• **Work item**: When you reach the records, transcribe each one exactly.

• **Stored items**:
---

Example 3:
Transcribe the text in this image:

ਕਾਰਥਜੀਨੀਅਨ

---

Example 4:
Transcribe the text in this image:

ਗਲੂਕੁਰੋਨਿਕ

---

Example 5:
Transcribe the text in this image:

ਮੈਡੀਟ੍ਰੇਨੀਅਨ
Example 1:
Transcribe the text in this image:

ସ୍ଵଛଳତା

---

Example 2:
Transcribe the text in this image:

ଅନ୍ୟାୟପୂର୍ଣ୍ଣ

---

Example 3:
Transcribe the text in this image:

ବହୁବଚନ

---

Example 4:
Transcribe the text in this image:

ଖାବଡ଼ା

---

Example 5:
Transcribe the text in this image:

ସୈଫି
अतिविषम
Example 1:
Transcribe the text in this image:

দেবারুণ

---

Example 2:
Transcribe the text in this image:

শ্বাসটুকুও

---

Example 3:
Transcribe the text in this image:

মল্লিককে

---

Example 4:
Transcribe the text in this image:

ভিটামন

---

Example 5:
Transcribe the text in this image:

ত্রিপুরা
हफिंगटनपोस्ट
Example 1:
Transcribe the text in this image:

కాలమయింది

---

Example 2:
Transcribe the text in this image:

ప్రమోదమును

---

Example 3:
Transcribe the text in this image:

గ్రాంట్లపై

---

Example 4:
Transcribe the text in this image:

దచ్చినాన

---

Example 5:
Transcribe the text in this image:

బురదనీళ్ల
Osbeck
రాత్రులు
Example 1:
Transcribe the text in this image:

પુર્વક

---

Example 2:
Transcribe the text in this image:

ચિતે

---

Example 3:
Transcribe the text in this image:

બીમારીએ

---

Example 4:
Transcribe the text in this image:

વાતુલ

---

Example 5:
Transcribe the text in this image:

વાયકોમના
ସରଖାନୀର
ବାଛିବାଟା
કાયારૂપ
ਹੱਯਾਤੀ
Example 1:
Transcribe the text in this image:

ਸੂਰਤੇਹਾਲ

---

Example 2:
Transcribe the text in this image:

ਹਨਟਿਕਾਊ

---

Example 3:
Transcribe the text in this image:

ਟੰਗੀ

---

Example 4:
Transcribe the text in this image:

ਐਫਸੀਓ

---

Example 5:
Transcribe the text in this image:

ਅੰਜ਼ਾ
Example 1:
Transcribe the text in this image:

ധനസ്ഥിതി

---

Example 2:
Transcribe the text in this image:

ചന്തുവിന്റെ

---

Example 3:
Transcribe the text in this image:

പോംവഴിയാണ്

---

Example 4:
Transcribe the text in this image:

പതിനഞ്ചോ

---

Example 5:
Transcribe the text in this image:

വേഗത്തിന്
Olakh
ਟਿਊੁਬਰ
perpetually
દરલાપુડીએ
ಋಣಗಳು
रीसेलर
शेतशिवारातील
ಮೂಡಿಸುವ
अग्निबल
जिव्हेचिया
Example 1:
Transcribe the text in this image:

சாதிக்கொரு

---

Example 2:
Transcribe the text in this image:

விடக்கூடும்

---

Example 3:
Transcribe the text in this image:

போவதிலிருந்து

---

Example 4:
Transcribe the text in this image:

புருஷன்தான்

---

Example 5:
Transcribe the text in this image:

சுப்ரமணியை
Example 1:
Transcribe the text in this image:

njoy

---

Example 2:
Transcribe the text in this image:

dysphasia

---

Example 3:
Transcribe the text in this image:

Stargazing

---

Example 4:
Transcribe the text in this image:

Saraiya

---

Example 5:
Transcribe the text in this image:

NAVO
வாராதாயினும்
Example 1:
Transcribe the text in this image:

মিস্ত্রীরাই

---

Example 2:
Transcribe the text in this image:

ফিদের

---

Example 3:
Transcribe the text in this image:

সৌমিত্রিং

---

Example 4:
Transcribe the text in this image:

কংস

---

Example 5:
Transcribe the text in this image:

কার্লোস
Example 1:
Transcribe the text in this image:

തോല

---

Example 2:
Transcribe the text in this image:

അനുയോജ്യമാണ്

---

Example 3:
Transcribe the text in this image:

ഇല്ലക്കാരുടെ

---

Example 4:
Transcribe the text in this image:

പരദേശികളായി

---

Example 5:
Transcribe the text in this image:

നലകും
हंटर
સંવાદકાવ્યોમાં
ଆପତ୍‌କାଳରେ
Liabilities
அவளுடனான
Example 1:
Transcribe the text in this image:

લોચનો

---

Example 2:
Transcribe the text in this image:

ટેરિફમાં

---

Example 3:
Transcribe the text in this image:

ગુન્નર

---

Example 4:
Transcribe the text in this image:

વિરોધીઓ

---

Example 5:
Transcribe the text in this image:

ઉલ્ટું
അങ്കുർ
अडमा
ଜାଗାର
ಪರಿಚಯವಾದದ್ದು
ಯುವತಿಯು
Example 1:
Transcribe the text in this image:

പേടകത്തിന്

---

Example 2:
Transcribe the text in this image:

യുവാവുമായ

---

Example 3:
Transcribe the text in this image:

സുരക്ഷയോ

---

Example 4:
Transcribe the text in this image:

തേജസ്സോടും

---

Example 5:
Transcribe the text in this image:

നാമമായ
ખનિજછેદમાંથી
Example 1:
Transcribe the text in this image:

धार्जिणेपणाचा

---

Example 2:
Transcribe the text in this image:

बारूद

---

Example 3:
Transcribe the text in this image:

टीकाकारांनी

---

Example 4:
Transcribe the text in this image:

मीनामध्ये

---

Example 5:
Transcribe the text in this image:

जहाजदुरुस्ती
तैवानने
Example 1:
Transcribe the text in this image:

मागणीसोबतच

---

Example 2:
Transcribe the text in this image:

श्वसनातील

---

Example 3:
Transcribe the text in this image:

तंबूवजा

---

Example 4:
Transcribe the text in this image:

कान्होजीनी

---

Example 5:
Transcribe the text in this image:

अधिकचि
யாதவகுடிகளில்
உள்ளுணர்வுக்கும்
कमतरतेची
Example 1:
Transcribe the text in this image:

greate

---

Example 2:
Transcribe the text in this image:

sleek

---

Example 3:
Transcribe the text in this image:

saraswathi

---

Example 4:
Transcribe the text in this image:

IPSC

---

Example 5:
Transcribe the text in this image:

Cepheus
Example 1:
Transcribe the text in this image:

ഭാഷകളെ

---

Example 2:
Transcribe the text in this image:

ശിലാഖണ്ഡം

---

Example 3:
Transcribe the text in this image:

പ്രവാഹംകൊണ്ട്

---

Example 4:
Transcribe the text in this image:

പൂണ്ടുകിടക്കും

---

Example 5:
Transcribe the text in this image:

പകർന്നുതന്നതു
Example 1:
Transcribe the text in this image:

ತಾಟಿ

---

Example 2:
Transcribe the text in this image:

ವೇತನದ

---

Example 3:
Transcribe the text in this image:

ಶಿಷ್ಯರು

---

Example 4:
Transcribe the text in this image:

• **Result**:
---

Example 3:
Transcribe the text in this image:

ਕਾਰਥਜੀਨੀਅਨ

---

Example 4:
Transcribe the text in this image:

ਗਲੂਕੁਰੋਨਿਕ

---

Example 5:
Transcribe the text in this image:

ਮੈਡੀਟ੍ਰੇਨੀਅਨ
Example 1:
Transcribe the text in this image:

ସ୍ଵଛଳତା

---

Example 2:
Transcribe the text in this image:

ଅନ୍ୟାୟପୂର୍ଣ୍ଣ

---

Example 3:
Transcribe the text in this image:

ବହୁବଚନ

---

Example 4:
Transcribe the text in this image:

ଖାବଡ଼ା

---

Example 5:
Transcribe the text in this image:

ସୈଫି
अतिविषम
Example 1:
Transcribe the text in this image:

দেবারুণ

---

Example 2:
Transcribe the text in this image:

শ্বাসটুকুও

---

Example 3:
Transcribe the text in this image:

মল্লিককে

---

Example 4:
Transcribe the text in this image:

ভিটামন

---

Example 5:
Transcribe the text in this image:

ত্রিপুরা
हफिंगटनपोस्ट
Example 1:
Transcribe the text in this image:

కాలమయింది

---

Example 2:
Transcribe the text in this image:

ప్రమోదమును

---

Example 3:
Transcribe the text in this image:

గ్రాంట్లపై

---

Example 4:
Transcribe the text in this image:

దచ్చినాన

---

Example 5:
Transcribe the text in this image:

బురదనీళ్ల
Osbeck
రాత్రులు
Example 1:
Transcribe the text in this image:

પુર્વક

---

Example 2:
Transcribe the text in this image:

ચિતે

---

Example 3:
Transcribe the text in this image:

બીમારીએ

---

Example 4:
Transcribe the text in this image:

વાતુલ

---

Example 5:
Transcribe the text in this image:

વાયકોમના
ସରଖାନୀର
ବାଛିବାଟା
કાયારૂપ
ਹੱਯਾਤੀ
Example 1:
Transcribe the text in this image:

ਸੂਰਤੇਹਾਲ

---

Example 2:
Transcribe the text in this image:

ਹਨਟਿਕਾਊ

---

Example 3:
Transcribe the text in this image:

ਟੰਗੀ

---

Example 4:
Transcribe the text in this image:

ਐਫਸੀਓ

---

Example 5:
Transcribe the text in this image:

ਅੰਜ਼ਾ
Example 1:
Transcribe the text in this image:

ധനസ്ഥിതി

---

Example 2:
Transcribe the text in this image:

ചന്തുവിന്റെ

---

Example 3:
Transcribe the text in this image:

പോംവഴിയാണ്

---

Example 4:
Transcribe the text in this image:

പതിനഞ്ചോ

---

Example 5:
Transcribe the text in this image:

വേഗത്തിന്
Olakh
ਟਿਊੁਬਰ
perpetually
દરલાપુડીએ
ಋಣಗಳು
रीसेलर
शेतशिवारातील
ಮೂಡಿಸುವ
अग्निबल
जिव्हेचिया
Example 1:
Transcribe the text in this image:

சாதிக்கொரு

---

Example 2:
Transcribe the text in this image:

விடக்கூடும்

---

Example 3:
Transcribe the text in this image:

போவதிலிருந்து

---

Example 4:
Transcribe the text in this image:

புருஷன்தான்

---

Example 5:
Transcribe the text in this image:

சுப்ரமணியை
Example 1:
Transcribe the text in this image:

njoy

---

Example 2:
Transcribe the text in this image:

dysphasia

---

Example 3:
Transcribe the text in this image:

Stargazing

---

Example 4:
Transcribe the text in this image:

Saraiya

---

Example 5:
Transcribe the text in this image:

NAVO
வாராதாயினும்
Example 1:
Transcribe the text in this image:

মিস্ত্রীরাই

---

Example 2:
Transcribe the text in this image:

ফিদের

---

Example 3:
Transcribe the text in this image:

সৌমিত্রিং

---

Example 4:
Transcribe the text in this image:

কংস

---

Example 5:
Transcribe the text in this image:

কার্লোস
Example 1:
Transcribe the text in this image:

തോല

---

Example 2:
Transcribe the text in this image:

അനുയോജ്യമാണ്

---

Example 3:
Transcribe the text in this image:

ഇല്ലക്കാരുടെ

---

Example 4:
Transcribe the text in this image:

പരദേശികളായി

---

Example 5:
Transcribe the text in this image:

നലകും
हंटर
સંવાદકાવ્યોમાં
ଆପତ୍‌କାଳରେ
Liabilities
அவளுடனான
Example 1:
Transcribe the text in this image:

લોચનો

---

Example 2:
Transcribe the text in this image:

ટેરિફમાં

---

Example 3:
Transcribe the text in this image:

ગુન્નર

---

Example 4:
Transcribe the text in this image:

વિરોધીઓ

---

Example 5:
Transcribe the text in this image:

ઉલ્ટું
അങ്കുർ
अडमा
ଜାଗାର
ಪರಿಚಯವಾದದ್ದು
ಯುವತಿಯು
Example 1:
Transcribe the text in this image:

പേടകത്തിന്

---

Example 2:
Transcribe the text in this image:

യുവാവുമായ

---

Example 3:
Transcribe the text in this image:

സുരക്ഷയോ

---

Example 4:
Transcribe the text in this image:

തേജസ്സോടും

---

Example 5:
Transcribe the text in this image:

നാമമായ
ખનિજછેદમાંથી
Example 1:
Transcribe the text in this image:

धार्जिणेपणाचा

---

Example 2:
Transcribe the text in this image:

बारूद

---

Example 3:
Transcribe the text in this image:

टीकाकारांनी

---

Example 4:
Transcribe the text in this image:

मीनामध्ये

---

Example 5:
Transcribe the text in this image:

जहाजदुरुस्ती
तैवानने
Example 1:
Transcribe the text in this image:

मागणीसोबतच

---

Example 2:
Transcribe the text in this image:

श्वसनातील

---

Example 3:
Transcribe the text in this image:

तंबूवजा

---

Example 4:
Transcribe the text in this image:

कान्होजीनी

---

Example 5:
Transcribe the text in this image:

अधिकचि
யாதவகுடிகளில்
உள்ளுணர்வுக்கும்
कमतरतेची
Example 1:
Transcribe the text in this image:

greate

---

Example 2:
Transcribe the text in this image:

sleek

---

Example 3:
Transcribe the text in this image:

saraswathi

---

Example 4:
Transcribe the text in this image:

IPSC

---

Example 5:
Transcribe the text in this image:

Cepheus
Example 1:
Transcribe the text in this image:

ഭാഷകളെ

---

Example 2:
Transcribe the text in this image:

ശിലാഖണ്ഡം

---

Example 3:
Transcribe the text in this image:

പ്രവാഹംകൊണ്ട്

---

Example 4:
Transcribe the text in this image:

പൂണ്ടുകിടക്കും

---

Example 5:
Transcribe the text in this image:

പകർന്നുതന്നതു
Example 1:
Transcribe the text in this image:

ತಾಟಿ

---

Example 2:
Transcribe the text in this image:

ವೇತನದ

---

Example 3:
Transcribe the text in this image:

ಶಿಷ್ಯರು

---

Example 4:
Transcribe the text in this image:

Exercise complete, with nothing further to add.